One critic once wrote of Crooker that she “writes largely about the concerns of ordinary life: raising children, planting a garden, mowing the lawn. She feels that in her work, the word ‘I’ in a poem is not a product of the imagination, but rather, comes from real experiences. All of her writing exemplifies this ideal. She strives to make her poems true to events in her life, while allowing them to live on the page independently, as lasting acts of language.” And of Radiance, Garrison Keillor wrote: “(It’s) a pleasure to read, straight through, for its humor and intelligence and for the sheer bravery of sentiment. It dares to show deep feeling, unguarded by irony. It’s a straight-ahead passionate book by a mature poet and rather suddenly I’ve become a fan.”
The following is my exclusive interview with Ms. Crooker:
Mike: I know that you took up writing fairly late in life. How did you get started?
Crooker: I was in my late 20’s. I had taken one creative writing class as an undergraduate, but now was a single mother with a small child, and going through a divorce. One day, I picked up a copy of a little magazine from Mansfield State Teachers College in northern Pennsylvania that had some poetry in it, and it blew me away. These poems were written by Diane Wakoski, whom I thought, in my ignorance, was an undergraduate there. I was fascinated both by her and her words: How did she do that? How did she say so much in so few words? Perhaps if I'd realized she was a famous writer, I’d have been intimidated, but I read her work over and over, trying to figure out how she got from point A to point B, and then I thought to myself, “Well, maybe I could do something like that.” So I wrote a couple of poems which pleased me when they were done. And then I kept on writing, one poem following another for about a year, when I met my second and current husband. When we decided to get married, he asked me if I would like to go to a summer writing conference or get an engagement ring. I chose the conference.

**Provided data**
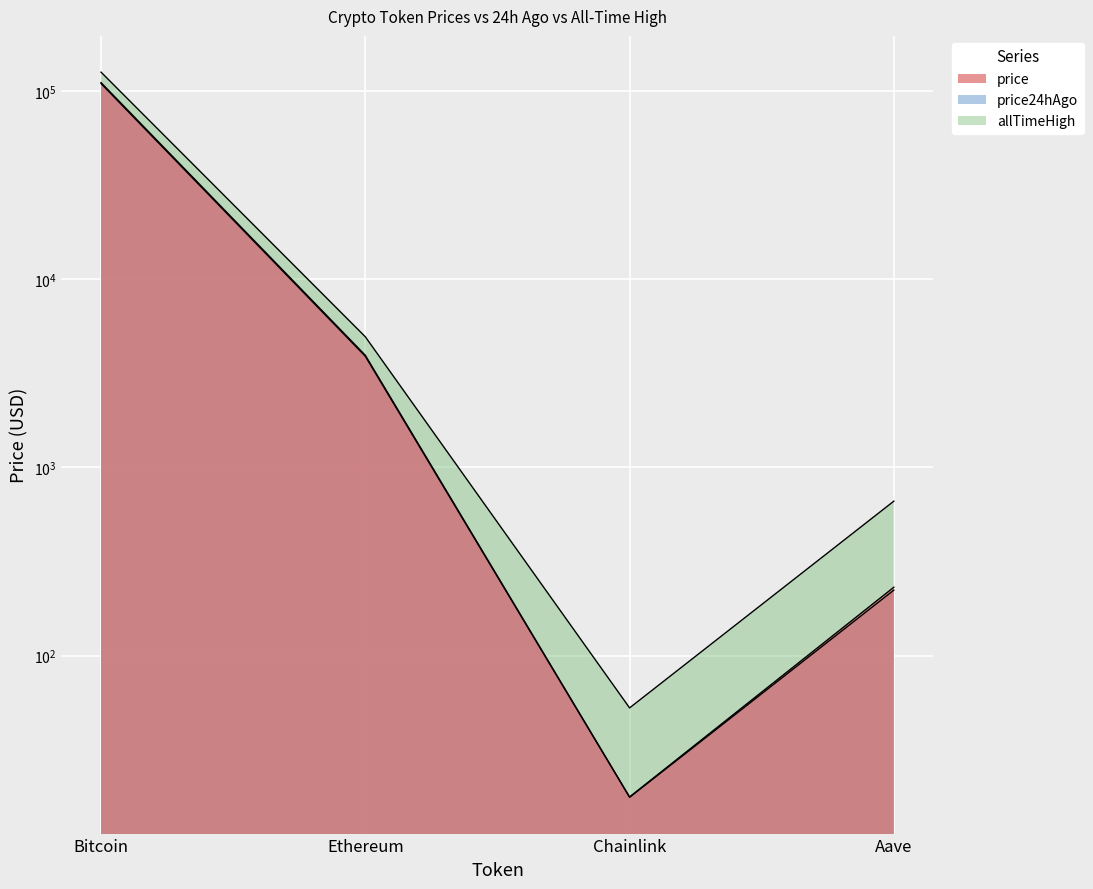

Is it true that price equals 17.7 at Chainlink?

True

**Your goal**
In the interview with Crooker, what did she choose instead of an engagement ring?

**Written solution**
A summer writing conference.